§ Exercise prompt:
When you copy the entries, keep every word exactly as it is and drop the images.

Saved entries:
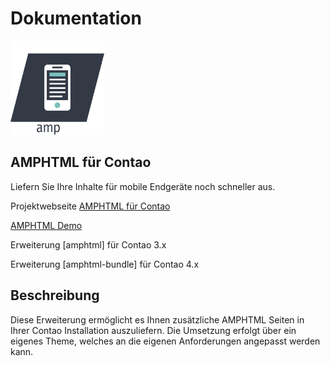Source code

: # Dokumentation

<img src="../_images/amphtml/amphtml_logo.svg" width="150">

## AMPHTML für Contao

Liefern Sie Ihre Inhalte für mobile Endgeräte noch schneller aus.

Projektwebseite [AMPHTML für Contao](https://pdir.de/news/amphtml-beschleunigte-mobile-seiten-fuer-contao.html)

[AMPHTML Demo](http://demo.pdir.de/?amp)

Erweiterung [amphtml] für Contao 3.x

Erweiterung [amphtml-bundle] für Contao 4.x

## Beschreibung

Diese Erweiterung ermöglicht es Ihnen zusätzliche AMPHTML Seiten in Ihrer Contao Installation auszuliefern. Die Umsetzung erfolgt über ein eigenes Theme, welches an die eigenen Anforderungen angepasst werden kann.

§ Result of this exercise:
Source code

: # Dokumentation

<img src="../_images/amphtml/amphtml_logo.svg" width="150">

## AMPHTML für Contao

Liefern Sie Ihre Inhalte für mobile Endgeräte noch schneller aus.

Projektwebseite [AMPHTML für Contao](https://pdir.de/news/amphtml-beschleunigte-mobile-seiten-fuer-contao.html)

[AMPHTML Demo](http://demo.pdir.de/?amp)

Erweiterung [amphtml] für Contao 3.x

Erweiterung [amphtml-bundle] für Contao 4.x

## Beschreibung

Diese Erweiterung ermöglicht es Ihnen zusätzliche AMPHTML Seiten in Ihrer Contao Installation auszuliefern. Die Umsetzung erfolgt über ein eigenes Theme, welches an die eigenen Anforderungen angepasst werden kann.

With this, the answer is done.